Task prompt:
Within the records, which lines hold the string "Fakta"? Report each one by copying it.

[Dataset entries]
§

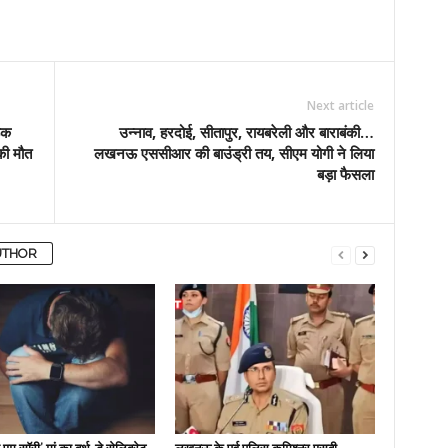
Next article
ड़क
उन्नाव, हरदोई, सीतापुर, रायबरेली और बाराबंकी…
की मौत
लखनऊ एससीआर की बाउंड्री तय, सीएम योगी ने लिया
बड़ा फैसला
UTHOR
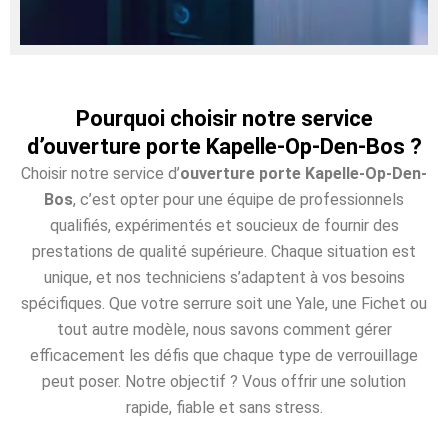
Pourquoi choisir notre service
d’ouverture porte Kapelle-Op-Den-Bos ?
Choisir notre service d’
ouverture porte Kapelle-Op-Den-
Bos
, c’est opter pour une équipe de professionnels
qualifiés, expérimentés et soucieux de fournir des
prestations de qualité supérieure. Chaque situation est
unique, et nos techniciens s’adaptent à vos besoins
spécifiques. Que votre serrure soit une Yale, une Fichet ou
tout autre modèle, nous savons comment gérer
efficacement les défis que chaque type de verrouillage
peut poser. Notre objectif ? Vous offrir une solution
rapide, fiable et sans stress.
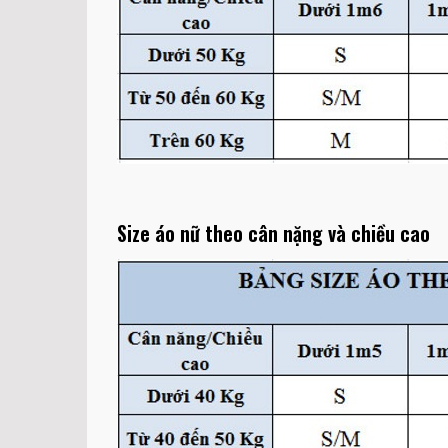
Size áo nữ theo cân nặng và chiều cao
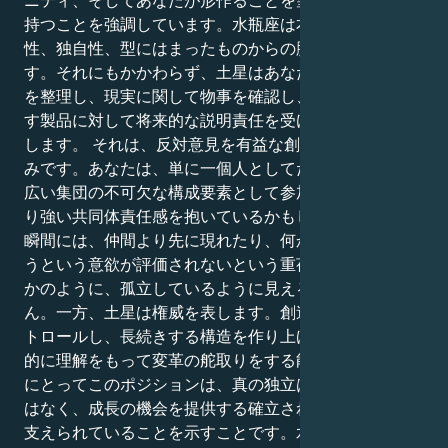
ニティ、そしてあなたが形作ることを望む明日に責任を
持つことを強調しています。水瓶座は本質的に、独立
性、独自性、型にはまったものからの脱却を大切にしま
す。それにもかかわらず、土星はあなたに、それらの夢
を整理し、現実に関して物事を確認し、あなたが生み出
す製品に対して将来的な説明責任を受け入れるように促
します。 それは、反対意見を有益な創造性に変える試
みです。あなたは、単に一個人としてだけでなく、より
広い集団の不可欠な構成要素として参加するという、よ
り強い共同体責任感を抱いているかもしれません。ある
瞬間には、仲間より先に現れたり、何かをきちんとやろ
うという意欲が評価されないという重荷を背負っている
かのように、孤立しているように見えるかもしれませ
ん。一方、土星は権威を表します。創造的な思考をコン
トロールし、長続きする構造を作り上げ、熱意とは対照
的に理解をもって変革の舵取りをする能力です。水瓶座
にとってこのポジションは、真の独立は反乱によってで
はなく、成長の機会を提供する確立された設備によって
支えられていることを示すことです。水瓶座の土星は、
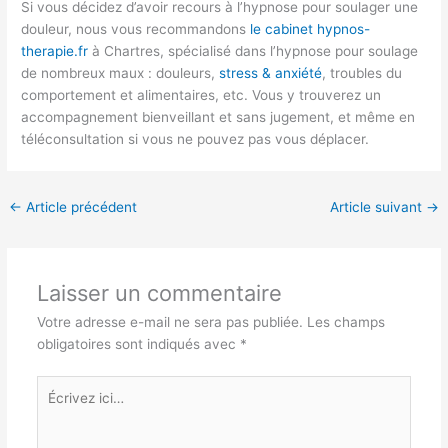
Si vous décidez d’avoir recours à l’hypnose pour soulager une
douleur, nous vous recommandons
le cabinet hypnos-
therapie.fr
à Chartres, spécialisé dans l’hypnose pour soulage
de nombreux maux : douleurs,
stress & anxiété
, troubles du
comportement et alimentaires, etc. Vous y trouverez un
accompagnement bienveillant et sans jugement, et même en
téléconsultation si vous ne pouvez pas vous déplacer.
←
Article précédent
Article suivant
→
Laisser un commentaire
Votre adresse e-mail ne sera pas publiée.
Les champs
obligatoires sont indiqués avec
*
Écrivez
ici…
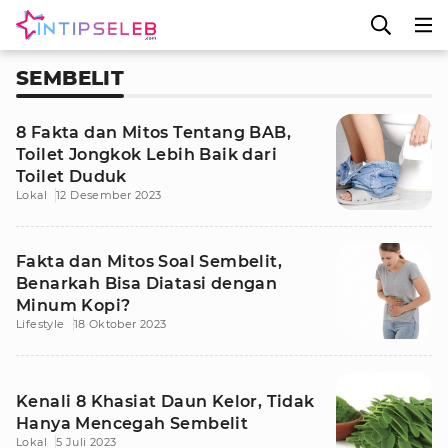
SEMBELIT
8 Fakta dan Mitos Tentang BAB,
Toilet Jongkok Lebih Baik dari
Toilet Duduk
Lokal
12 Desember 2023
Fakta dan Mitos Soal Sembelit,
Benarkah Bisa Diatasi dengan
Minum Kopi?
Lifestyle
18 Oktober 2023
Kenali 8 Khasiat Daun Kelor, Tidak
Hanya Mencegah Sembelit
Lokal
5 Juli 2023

§

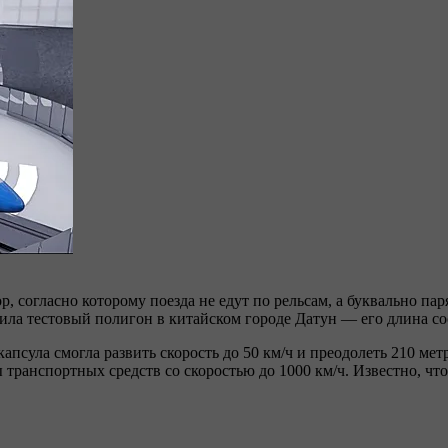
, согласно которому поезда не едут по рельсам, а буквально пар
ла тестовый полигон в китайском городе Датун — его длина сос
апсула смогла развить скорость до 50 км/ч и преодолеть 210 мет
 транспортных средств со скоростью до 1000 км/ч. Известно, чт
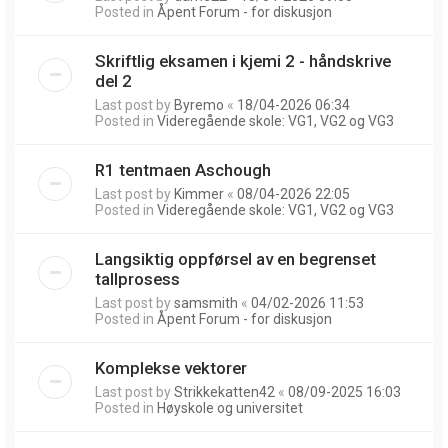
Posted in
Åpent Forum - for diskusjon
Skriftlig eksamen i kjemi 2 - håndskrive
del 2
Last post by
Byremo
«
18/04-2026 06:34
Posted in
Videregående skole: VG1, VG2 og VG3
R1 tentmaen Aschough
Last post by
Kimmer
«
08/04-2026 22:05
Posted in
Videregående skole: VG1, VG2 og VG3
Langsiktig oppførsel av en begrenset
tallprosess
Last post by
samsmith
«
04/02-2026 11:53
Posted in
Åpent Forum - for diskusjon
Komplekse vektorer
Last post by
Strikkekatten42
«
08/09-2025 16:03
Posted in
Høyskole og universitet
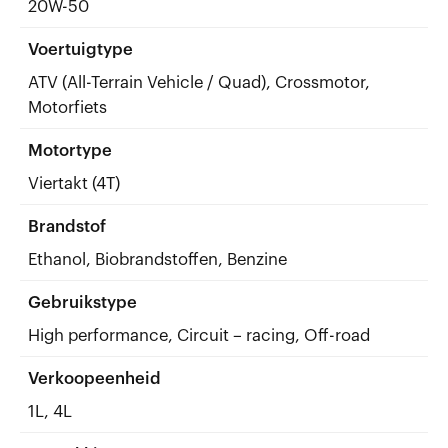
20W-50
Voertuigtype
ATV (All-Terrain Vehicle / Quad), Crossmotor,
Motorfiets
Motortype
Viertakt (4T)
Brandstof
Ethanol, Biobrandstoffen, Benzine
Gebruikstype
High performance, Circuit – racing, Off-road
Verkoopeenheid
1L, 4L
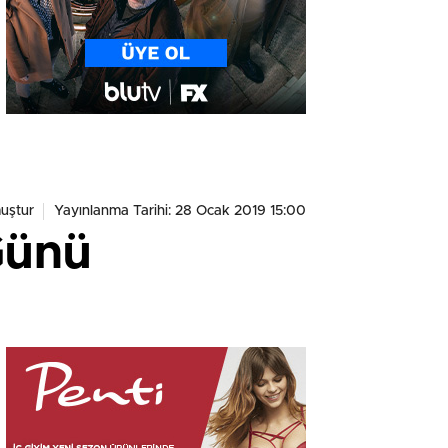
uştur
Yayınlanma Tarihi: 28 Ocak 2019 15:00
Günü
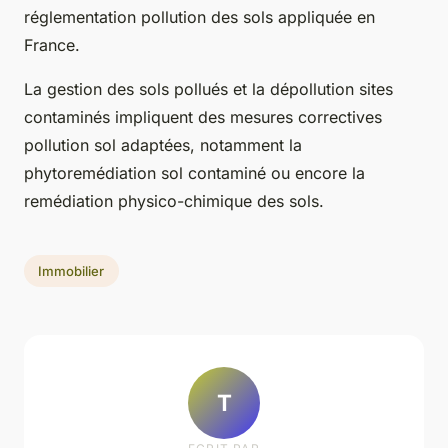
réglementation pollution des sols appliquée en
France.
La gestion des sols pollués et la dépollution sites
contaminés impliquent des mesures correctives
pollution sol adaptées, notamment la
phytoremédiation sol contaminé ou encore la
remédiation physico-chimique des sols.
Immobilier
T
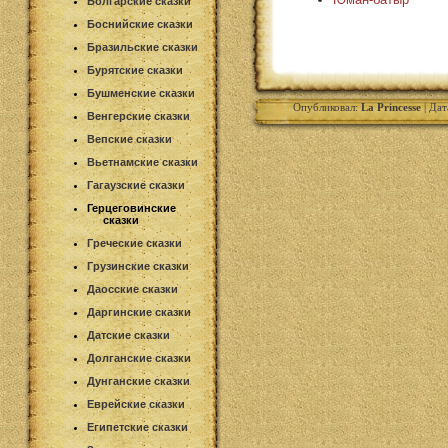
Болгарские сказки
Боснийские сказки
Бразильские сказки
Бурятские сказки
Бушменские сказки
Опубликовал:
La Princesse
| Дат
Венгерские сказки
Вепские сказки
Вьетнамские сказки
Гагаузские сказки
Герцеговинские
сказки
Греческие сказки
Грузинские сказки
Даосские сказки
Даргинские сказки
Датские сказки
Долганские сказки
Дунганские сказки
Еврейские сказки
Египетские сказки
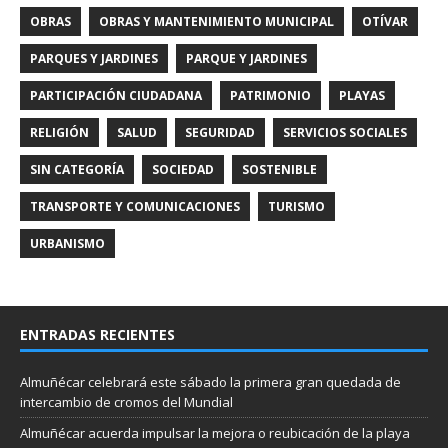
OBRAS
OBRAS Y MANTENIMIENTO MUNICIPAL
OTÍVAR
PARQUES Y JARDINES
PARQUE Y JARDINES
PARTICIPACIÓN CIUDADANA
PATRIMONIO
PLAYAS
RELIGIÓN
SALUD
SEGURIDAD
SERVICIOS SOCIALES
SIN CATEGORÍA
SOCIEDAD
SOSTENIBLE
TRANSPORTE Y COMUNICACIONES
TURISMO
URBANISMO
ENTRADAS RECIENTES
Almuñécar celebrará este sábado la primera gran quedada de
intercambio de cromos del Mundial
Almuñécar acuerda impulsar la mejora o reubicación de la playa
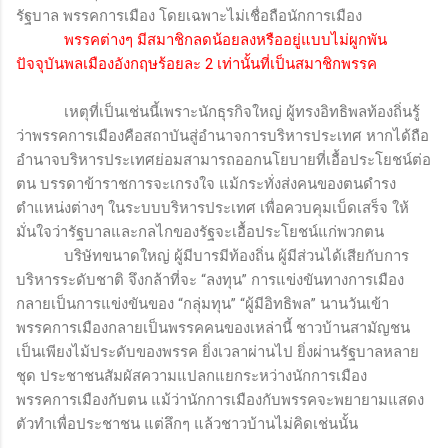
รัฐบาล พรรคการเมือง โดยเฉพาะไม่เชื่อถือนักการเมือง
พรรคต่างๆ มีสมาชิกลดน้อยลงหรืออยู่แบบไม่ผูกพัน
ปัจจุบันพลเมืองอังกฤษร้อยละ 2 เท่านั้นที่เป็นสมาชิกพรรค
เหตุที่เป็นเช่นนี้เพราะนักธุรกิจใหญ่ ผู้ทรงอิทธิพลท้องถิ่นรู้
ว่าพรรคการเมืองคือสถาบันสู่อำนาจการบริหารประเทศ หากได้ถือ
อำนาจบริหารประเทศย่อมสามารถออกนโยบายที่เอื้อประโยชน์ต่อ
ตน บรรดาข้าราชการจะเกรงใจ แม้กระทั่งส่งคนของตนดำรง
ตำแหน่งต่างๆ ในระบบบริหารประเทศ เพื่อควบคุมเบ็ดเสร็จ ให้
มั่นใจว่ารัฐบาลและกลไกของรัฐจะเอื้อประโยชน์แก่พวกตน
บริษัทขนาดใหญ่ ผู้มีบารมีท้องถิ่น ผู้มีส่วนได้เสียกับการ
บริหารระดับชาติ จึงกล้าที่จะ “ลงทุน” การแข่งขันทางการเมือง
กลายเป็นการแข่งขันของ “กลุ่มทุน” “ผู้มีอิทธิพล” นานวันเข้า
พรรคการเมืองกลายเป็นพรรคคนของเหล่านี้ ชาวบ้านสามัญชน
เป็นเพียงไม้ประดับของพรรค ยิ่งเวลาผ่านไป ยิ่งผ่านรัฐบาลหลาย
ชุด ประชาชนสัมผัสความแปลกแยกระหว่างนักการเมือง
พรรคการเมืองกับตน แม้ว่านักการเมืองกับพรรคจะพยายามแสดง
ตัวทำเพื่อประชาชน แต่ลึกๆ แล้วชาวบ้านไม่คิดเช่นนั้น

§

Result for this exercise:
8 Fakta dan Mitos Tentang BAB,
Fakta dan Mitos Soal Sembelit,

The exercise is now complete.